I took a swipe at the band Portishead in a [recent post], referring to their “suffocating sincerity”. Accurate, if harsh. Back in the early to mid-90s, the trio of Utley, Gibbons and Barrow became exemplars of the trip-hop genre — a uniquely Euro invention of borrowed influences ranging from American breakbeats and sampling to British spy film themes and that resulted in darkly lush songs that were strange and hypnotic. Their 1994 debut, Dummy, broke big and became a huge hit and was followed by the less-successful follow up, Portishead in 1997. And then… silence, for 10 years. Except for a live CD, the band didn’t produce anything until this Spring when Third was released to generally positive reviews.

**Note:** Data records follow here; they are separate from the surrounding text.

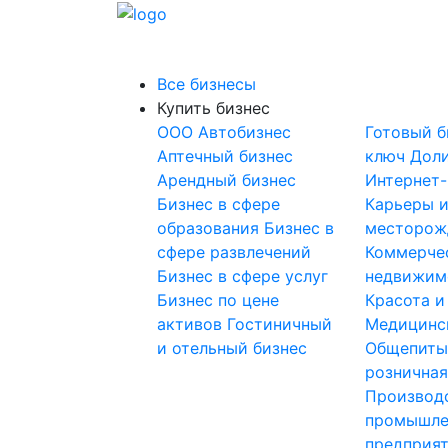
Все бизнесы
Купить бизнес
OOO
Автобизнес
Готовый б
Аптечный бизнес
ключ
Доли
Арендный бизнес
Интернет
Бизнес в сфере
Карьеры 
образования
Бизнес в
месторож
сфере развлечений
Коммерче
Бизнес в сфере услуг
недвижим
Бизнес по цене
Красота и
активов
Гостиничный
Медицинс
и отельный бизнес
Общепит
розничная
Производ
промышле
предприя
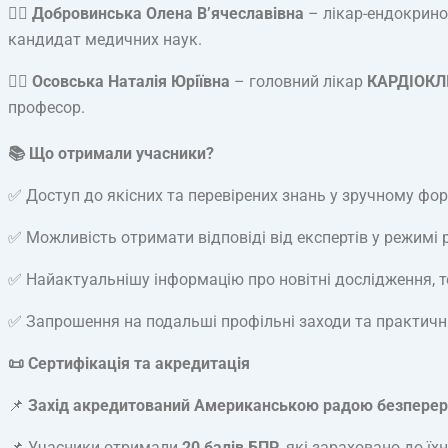
👩‍⚕️
Добровинська Олена В’ячеславівна
– лікар-ендокринол
кандидат медичних наук.
👩‍⚕️
Осовська Наталія Юріївна
– головний лікар
КАРДІОКЛІ
професор.
📚 Що отримали учасники?
✅ Доступ до якісних та перевірених знань у зручному фор
✅ Можливість отримати відповіді від експертів у режимі 
✅ Найактуальнішу інформацію про новітні дослідження, техно
✅ Запрошення на подальші профільні заходи та практичні
📜 Сертифікація та акредитація
📌
Захід акредитований Американською радою безперерв
📌 Учасники отримали
20 балів БПР
, які зараховано до ї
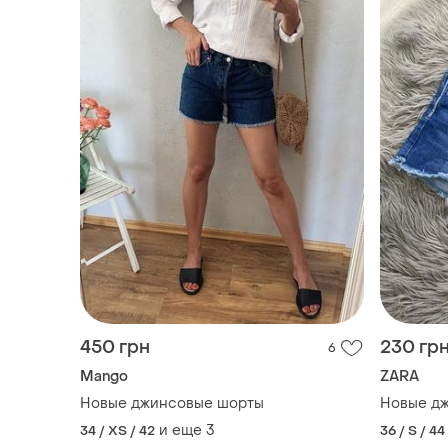
450 грн
230 гр
6
Mango
ZARA
Новые джинсовые шорты
Новые д
и еще
3
34 / XS / 42
36 / S / 44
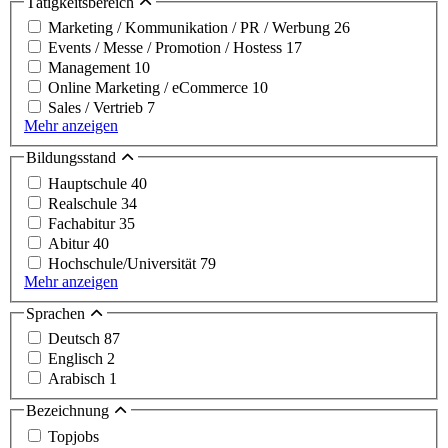
Tätigkeitsbereich
Marketing / Kommunikation / PR / Werbung
26
Events / Messe / Promotion / Hostess
17
Management
10
Online Marketing / eCommerce
10
Sales / Vertrieb
7
Mehr anzeigen
Bildungsstand
Hauptschule
40
Realschule
34
Fachabitur
35
Abitur
40
Hochschule/Universität
79
Mehr anzeigen
Sprachen
Deutsch
87
Englisch
2
Arabisch
1
Bezeichnung
Topjobs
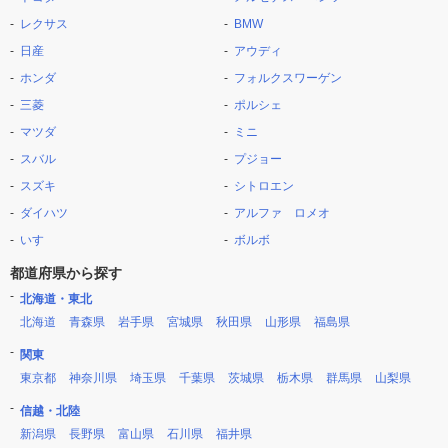
レクサス
BMW
日産
アウディ
ホンダ
フォルクスワーゲン
三菱
ポルシェ
マツダ
ミニ
スバル
プジョー
スズキ
シトロエン
ダイハツ
アルファ ロメオ
いすゞ
ボルボ
都道府県から探す
北海道・東北
北海道
青森県
岩手県
宮城県
秋田県
山形県
福島県
関東
東京都
神奈川県
埼玉県
千葉県
茨城県
栃木県
群馬県
山梨県
信越・北陸
新潟県
長野県
富山県
石川県
福井県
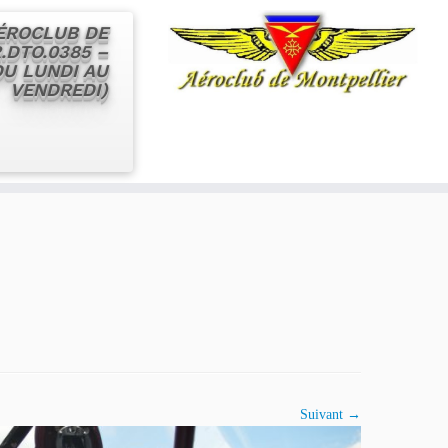
AÉROCLUB DE
.DTO.0385 –
 DU LUNDI AU
VENDREDI)
Suivant →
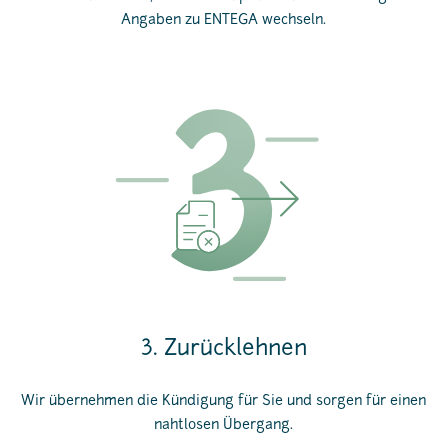
Angaben zu ENTEGA wechseln.
3. Zurücklehnen
Wir übernehmen die Kündigung für Sie und sorgen für einen
nahtlosen Übergang.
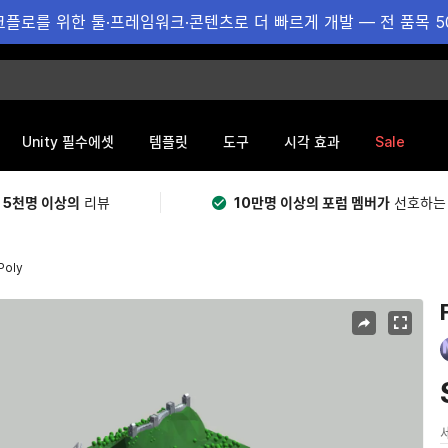
플로를 위한 툴·프레임워크·콘텐츠로 더 빠르게 개발 — 전 품목 5
Sale
Unity 필수에셋
템플릿
도구
시각 효과
 5천명 이상의
리뷰
10만명 이상의 포럼 멤버가
선호하는
Poly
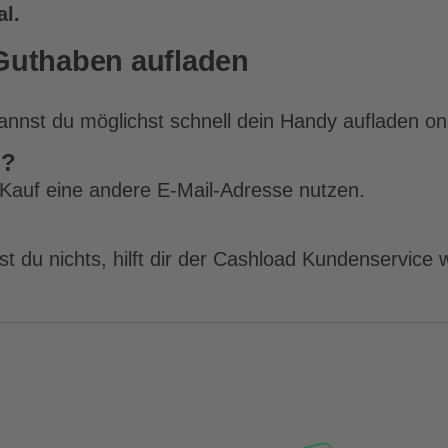
al.
Guthaben aufladen
annst du möglichst schnell dein Handy aufladen onl
n?
Kauf eine andere E-Mail-Adresse nutzen.
?
t du nichts, hilft dir der Cashload Kundenservice w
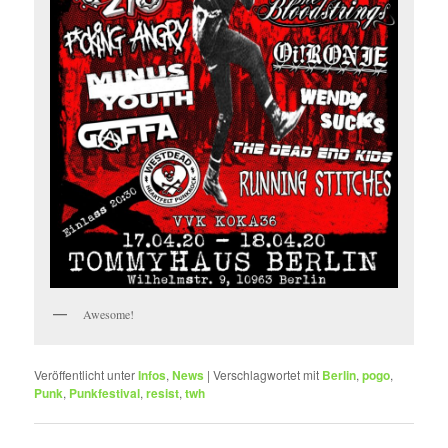
Awesome!
Veröffentlicht unter
Infos
,
News
|
Verschlagwortet mit
Berlin
,
pogo
,
Punk
,
Punkfestival
,
resist
,
twh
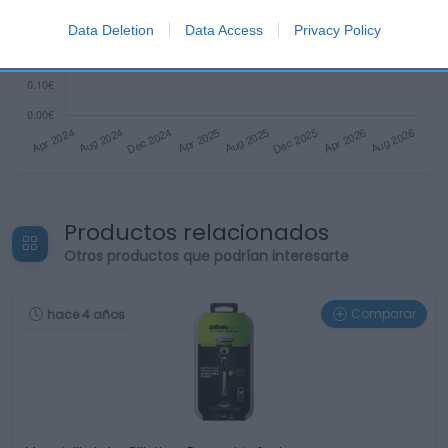
Data Deletion
Data Access
Privacy Policy
Productos relacionados
Otros productos que podrían interesarte
Comparar
hace 4 años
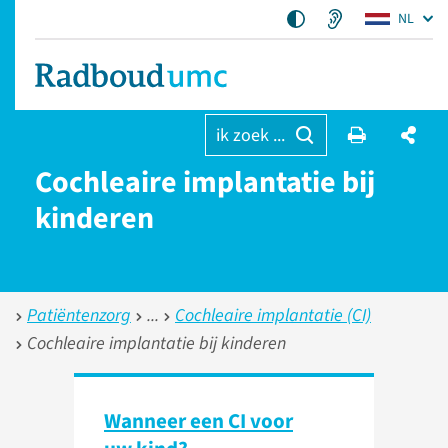
NL
ik zoek ...
Cochleaire implantatie bij
kinderen
Patiëntenzorg
Cochleaire implantatie (CI)
Cochleaire implantatie bij kinderen
Wanneer een CI voor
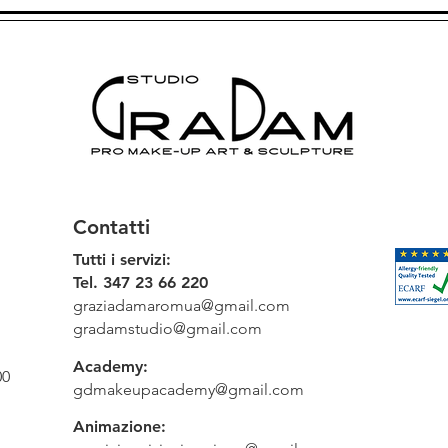
Contatti
Tutti i servizi:
Tel. 347 23 66 220
graziadamaromua@gmail.com
gradamstudio@gmail.com
Academy:
00
gdmakeupacademy@gmail.com
Animazione:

For those fans who fell in love with the ingenious word and sound play of Dummy, Third could be a challenge. Dummy was like going to a dark carnival, alternatively scary and exhilarating. Gibbons’ plaintive ruminations on the futility of love at the end of the century were leavened by Utley and Barrow’s clever scratch-beats and exaggerated melodies. Third is not nearly as accessible as their previous work, and it is dark — almost angry. Loud discordances and abruptly cutoff song endings. Gibbons’ voice doesn’t display the dynamic range it once did and her singing of the (unrelievedly) dire lyrics is somewhat monotonous. Aural gimmicks pop up, as on the track “Machine Gun” — in which drum machine and synth are used to aggravating and too-obvious effect (given the title of the song…). The final track on the CD, “Threads”, is a relentless lament that ends with a minutes-long synthesizer drone that sounds just like the ominous bellow emitted by the Martians in Steven Spielberg’s War of the Worlds right before they lay waste to all around them. Probably not intentional. All the tracks aren’t as disappointing — “The Rip” is a lovely song that starts with simple acoustic guitar accompanied by a signature Theramin, and slowly opens up into driving rhythm underneath a note held by Gibbons so long it begins to sound like a siren.

Portishead was emblematic of its time — romantic and scary and absolutely unique. But I guess that time has passed. The unique combination of talents that came together in their first two CDs is, alas, not evident here and I’m sorry to say that. I so much wanted to love this.